Weight Watchers allows that flexibility by letting you be in charge of your food choices, and giving you the tools to make those choices good ones. With that freedom, you can employ Bodzak's "food detective" method and take time to investigate which foods work best for you.
Have a plan
Whether it's a Sunday of solo meal prep while you listen to podcasts or a guided program like Weight Watchers, Bodzak believes in the effectiveness of following a meal plan because it gives you a personal roadmap for navigating your relationship with food.
"I think having a healthy eating program is tremendously helpful in releasing emotional patterns and auto-pilot behaviors around food," Bodzak says. "When we have a plan to follow, we can stop obsessing or analyzing food, have healthy meals planned in advance and rig ourselves for success on every level."

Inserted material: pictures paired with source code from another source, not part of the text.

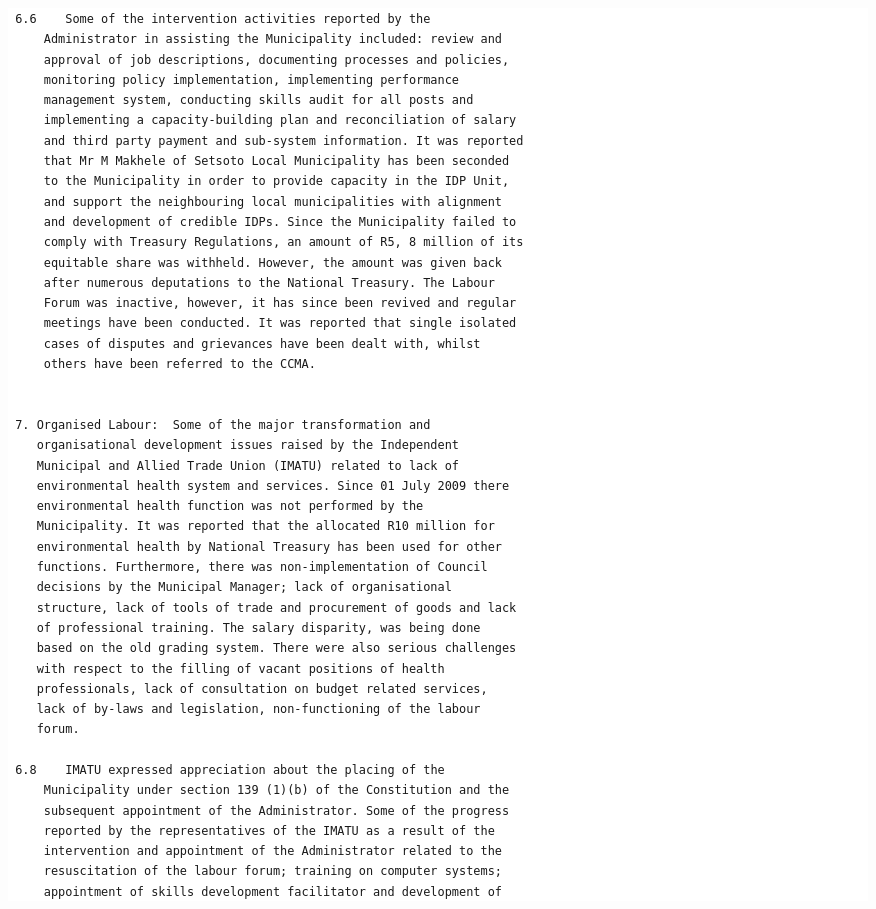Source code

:      6.6    Some of the intervention activities reported by the
         Administrator in assisting the Municipality included: review and
         approval of job descriptions, documenting processes and policies,
         monitoring policy implementation, implementing performance
         management system, conducting skills audit for all posts and
         implementing a capacity-building plan and reconciliation of salary
         and third party payment and sub-system information. It was reported
         that Mr M Makhele of Setsoto Local Municipality has been seconded
         to the Municipality in order to provide capacity in the IDP Unit,
         and support the neighbouring local municipalities with alignment
         and development of credible IDPs. Since the Municipality failed to
         comply with Treasury Regulations, an amount of R5, 8 million of its
         equitable share was withheld. However, the amount was given back
         after numerous deputations to the National Treasury. The Labour
         Forum was inactive, however, it has since been revived and regular
         meetings have been conducted. It was reported that single isolated
         cases of disputes and grievances have been dealt with, whilst
         others have been referred to the CCMA.


     7. Organised Labour:  Some of the major transformation and
        organisational development issues raised by the Independent
        Municipal and Allied Trade Union (IMATU) related to lack of
        environmental health system and services. Since 01 July 2009 there
        environmental health function was not performed by the
        Municipality. It was reported that the allocated R10 million for
        environmental health by National Treasury has been used for other
        functions. Furthermore, there was non-implementation of Council
        decisions by the Municipal Manager; lack of organisational
        structure, lack of tools of trade and procurement of goods and lack
        of professional training. The salary disparity, was being done
        based on the old grading system. There were also serious challenges
        with respect to the filling of vacant positions of health
        professionals, lack of consultation on budget related services,
        lack of by-laws and legislation, non-functioning of the labour
        forum.

     6.8    IMATU expressed appreciation about the placing of the
         Municipality under section 139 (1)(b) of the Constitution and the
         subsequent appointment of the Administrator. Some of the progress
         reported by the representatives of the IMATU as a result of the
         intervention and appointment of the Administrator related to the
         resuscitation of the labour forum; training on computer systems;
         appointment of skills development facilitator and development of
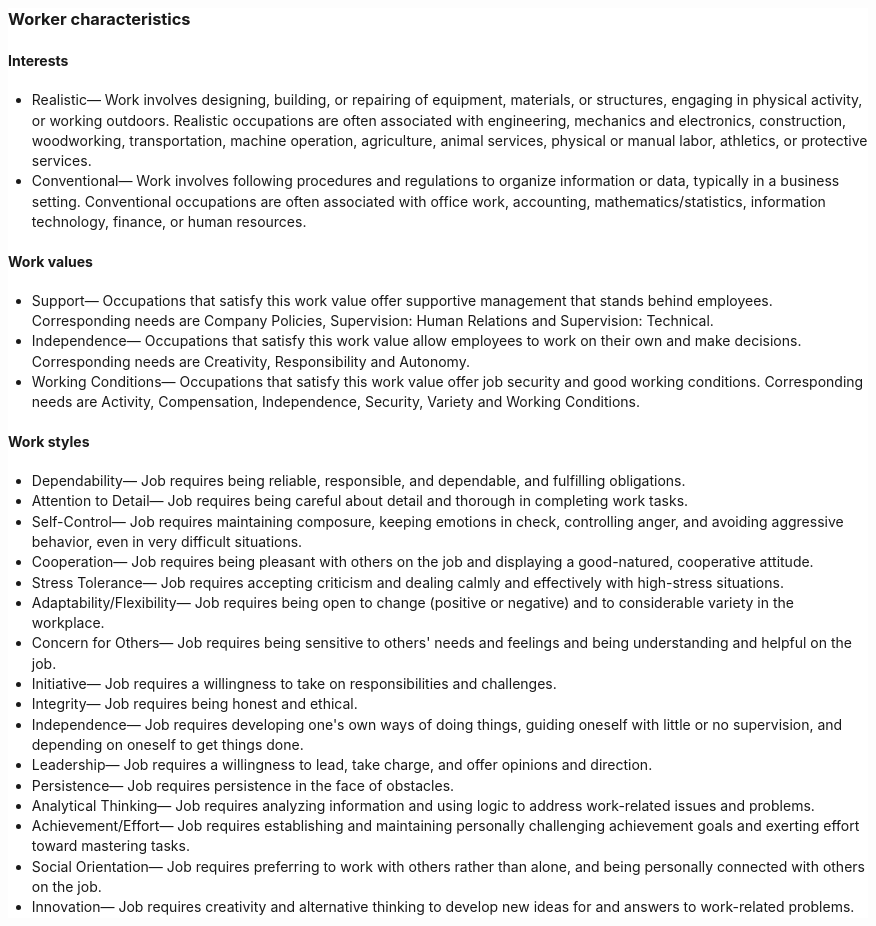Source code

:### Worker characteristics
#### Interests
- Realistic— Work involves designing, building, or repairing of equipment, materials, or structures, engaging in physical activity, or working outdoors. Realistic occupations are often associated with engineering, mechanics and electronics, construction, woodworking, transportation, machine operation, agriculture, animal services, physical or manual labor, athletics, or protective services.
- Conventional— Work involves following procedures and regulations to organize information or data, typically in a business setting. Conventional occupations are often associated with office work, accounting, mathematics/statistics, information technology, finance, or human resources.

#### Work values
- Support— Occupations that satisfy this work value offer supportive management that stands behind employees. Corresponding needs are Company Policies, Supervision: Human Relations and Supervision: Technical.
- Independence— Occupations that satisfy this work value allow employees to work on their own and make decisions. Corresponding needs are Creativity, Responsibility and Autonomy.
- Working Conditions— Occupations that satisfy this work value offer job security and good working conditions. Corresponding needs are Activity, Compensation, Independence, Security, Variety and Working Conditions.

#### Work styles
- Dependability— Job requires being reliable, responsible, and dependable, and fulfilling obligations.
- Attention to Detail— Job requires being careful about detail and thorough in completing work tasks.
- Self-Control— Job requires maintaining composure, keeping emotions in check, controlling anger, and avoiding aggressive behavior, even in very difficult situations.
- Cooperation— Job requires being pleasant with others on the job and displaying a good-natured, cooperative attitude.
- Stress Tolerance— Job requires accepting criticism and dealing calmly and effectively with high-stress situations.
- Adaptability/Flexibility— Job requires being open to change (positive or negative) and to considerable variety in the workplace.
- Concern for Others— Job requires being sensitive to others' needs and feelings and being understanding and helpful on the job.
- Initiative— Job requires a willingness to take on responsibilities and challenges.
- Integrity— Job requires being honest and ethical.
- Independence— Job requires developing one's own ways of doing things, guiding oneself with little or no supervision, and depending on oneself to get things done.
- Leadership— Job requires a willingness to lead, take charge, and offer opinions and direction.
- Persistence— Job requires persistence in the face of obstacles.
- Analytical Thinking— Job requires analyzing information and using logic to address work-related issues and problems.
- Achievement/Effort— Job requires establishing and maintaining personally challenging achievement goals and exerting effort toward mastering tasks.
- Social Orientation— Job requires preferring to work with others rather than alone, and being personally connected with others on the job.
- Innovation— Job requires creativity and alternative thinking to develop new ideas for and answers to work-related problems.
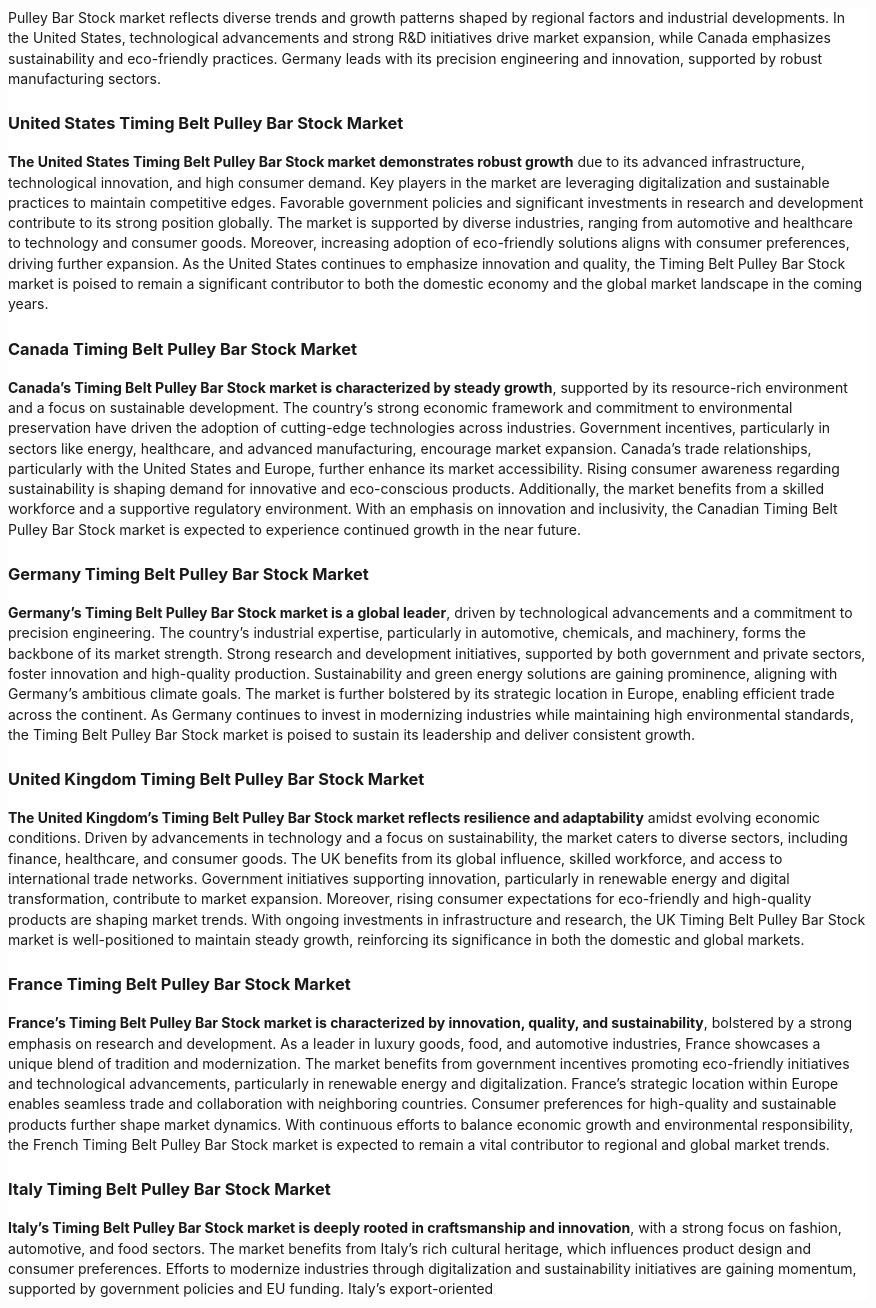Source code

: Pulley Bar Stock market reflects diverse trends and growth patterns shaped by regional factors and industrial developments. In the United States, technological advancements and strong R&amp;D initiatives drive market expansion, while Canada emphasizes sustainability and eco-friendly practices. Germany leads with its precision engineering and innovation, supported by robust manufacturing sectors.</span></em></p></blockquote><h3><strong>United States Timing Belt Pulley Bar Stock Market</strong></h3><p><strong>The United States Timing Belt Pulley Bar Stock market demonstrates robust growth</strong> due to its advanced infrastructure, technological innovation, and high consumer demand. Key players in the market are leveraging digitalization and sustainable practices to maintain competitive edges. Favorable government policies and significant investments in research and development contribute to its strong position globally. The market is supported by diverse industries, ranging from automotive and healthcare to technology and consumer goods. Moreover, increasing adoption of eco-friendly solutions aligns with consumer preferences, driving further expansion. As the United States continues to emphasize innovation and quality, the Timing Belt Pulley Bar Stock market is poised to remain a significant contributor to both the domestic economy and the global market landscape in the coming years.</p><h3><strong>Canada Timing Belt Pulley Bar Stock Market</strong></h3><p><strong>Canada&rsquo;s Timing Belt Pulley Bar Stock market is characterized by steady growth</strong>, supported by its resource-rich environment and a focus on sustainable development. The country&rsquo;s strong economic framework and commitment to environmental preservation have driven the adoption of cutting-edge technologies across industries. Government incentives, particularly in sectors like energy, healthcare, and advanced manufacturing, encourage market expansion. Canada&rsquo;s trade relationships, particularly with the United States and Europe, further enhance its market accessibility. Rising consumer awareness regarding sustainability is shaping demand for innovative and eco-conscious products. Additionally, the market benefits from a skilled workforce and a supportive regulatory environment. With an emphasis on innovation and inclusivity, the Canadian Timing Belt Pulley Bar Stock market is expected to experience continued growth in the near future.</p><h3><strong>Germany Timing Belt Pulley Bar Stock Market</strong></h3><p><strong>Germany&rsquo;s Timing Belt Pulley Bar Stock market is a global leader</strong>, driven by technological advancements and a commitment to precision engineering. The country&rsquo;s industrial expertise, particularly in automotive, chemicals, and machinery, forms the backbone of its market strength. Strong research and development initiatives, supported by both government and private sectors, foster innovation and high-quality production. Sustainability and green energy solutions are gaining prominence, aligning with Germany&rsquo;s ambitious climate goals. The market is further bolstered by its strategic location in Europe, enabling efficient trade across the continent. As Germany continues to invest in modernizing industries while maintaining high environmental standards, the Timing Belt Pulley Bar Stock market is poised to sustain its leadership and deliver consistent growth.</p><h3><strong>United Kingdom Timing Belt Pulley Bar Stock Market</strong></h3><p><strong>The United Kingdom&rsquo;s Timing Belt Pulley Bar Stock market reflects resilience and adaptability</strong> amidst evolving economic conditions. Driven by advancements in technology and a focus on sustainability, the market caters to diverse sectors, including finance, healthcare, and consumer goods. The UK benefits from its global influence, skilled workforce, and access to international trade networks. Government initiatives supporting innovation, particularly in renewable energy and digital transformation, contribute to market expansion. Moreover, rising consumer expectations for eco-friendly and high-quality products are shaping market trends. With ongoing investments in infrastructure and research, the UK Timing Belt Pulley Bar Stock market is well-positioned to maintain steady growth, reinforcing its significance in both the domestic and global markets.</p><h3><strong>France Timing Belt Pulley Bar Stock Market</strong></h3><p><strong>France&rsquo;s Timing Belt Pulley Bar Stock market is characterized by innovation, quality, and sustainability</strong>, bolstered by a strong emphasis on research and development. As a leader in luxury goods, food, and automotive industries, France showcases a unique blend of tradition and modernization. The market benefits from government incentives promoting eco-friendly initiatives and technological advancements, particularly in renewable energy and digitalization. France&rsquo;s strategic location within Europe enables seamless trade and collaboration with neighboring countries. Consumer preferences for high-quality and sustainable products further shape market dynamics. With continuous efforts to balance economic growth and environmental responsibility, the French Timing Belt Pulley Bar Stock market is expected to remain a vital contributor to regional and global market trends.</p><h3><strong>Italy Timing Belt Pulley Bar Stock Market</strong></h3><p><strong>Italy&rsquo;s Timing Belt Pulley Bar Stock market is deeply rooted in craftsmanship and innovation</strong>, with a strong focus on fashion, automotive, and food sectors. The market benefits from Italy&rsquo;s rich cultural heritage, which influences product design and consumer preferences. Efforts to modernize industries through digitalization and sustainability initiatives are gaining momentum, supported by government policies and EU funding. Italy&rsquo;s export-oriented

Weight Watchers' Smart Points food plan assigns points to different foods based on calories, protein, sugar, and saturated fat content. That makes it simple to figure out your personalized healthy game plan for the day—and know exactly how many happy hour hors d'oeuvres you can munch on while still getting the nutrients you need.
Don’t give food labels
Despite the positives of allowing yourself a night to munch on whatever you want (especially while watching Friends reruns during girls nights), Bodzak isn't into the concept of the cheat meal.
"I don’t like calling certain meals 'cheat meals' because it almost makes them more enticing, like you're having a naughty, delicious treat," Bodzak says.
Instead, she advises mindfully enjoying your fave snacks every once in a while so it's easier to return to your nutritious fare—and you don't feel like you're living in a bleak, pizza-free world.
"The main problem with deeming certain foods 'bad' and then cutting them out, or restricting calories dramatically, is that it triggers a cycle of binging often and makes it so much more likely that you won’t stick with it," Bodzak says. "When we deprive ourselves in such a big way, we make our new healthy lifestyle feel more like a punishment."
Recruit an accountability squad
How many times have you texted a message like this to your BFF?: "I totally would have slept through that 6 a.m. HIIT class if I didn't know you'd be there."
Following through on your intentions to live a healthier life (instead of hitting snooze) is easier when you have support, which is why Bodzak stresses the importance of finding an accountability partner (or two) to help you stick to your game plan.
"When you're making changes around your daily habits (which is always the case when you're looking to improve your wellbeing) it can be incredibly helpful to have a running buddy, support group, or coach," Bodzak says. "It's not easy to make big shifts, and having that support can make all the difference when it comes to sustaining it long term."
With Weight Watchers, you have access to a whole squad of likeminded people who will be cheering you on via the Connect platform in the app. The community-focused social network is a safe space to ask questions, search for inspo, find bad day encouragement, and of course, share food photos (think: Instagram specifically for people who share your healthy-living aspirations). Talk about #squadgoals.
If you eat a salad for dinner and don't wake up bursting with energy the next morning, don't be discouraged. Cultivating good-for-you patterns isn't instantaneous—and it will take a while before you become obsessed with that new vinaigrette recipe.
"Everyone will see results in a different time line depending on the amount of weight they need to lose, how differently they were eating before, and various other lifestyle factors that contribute," Bodzak says. "I always tell people to try everything for at least a month. By then you should notice at a minimum an increase in energy and vitality."
More energy and vitality? That's serious #fallgoals.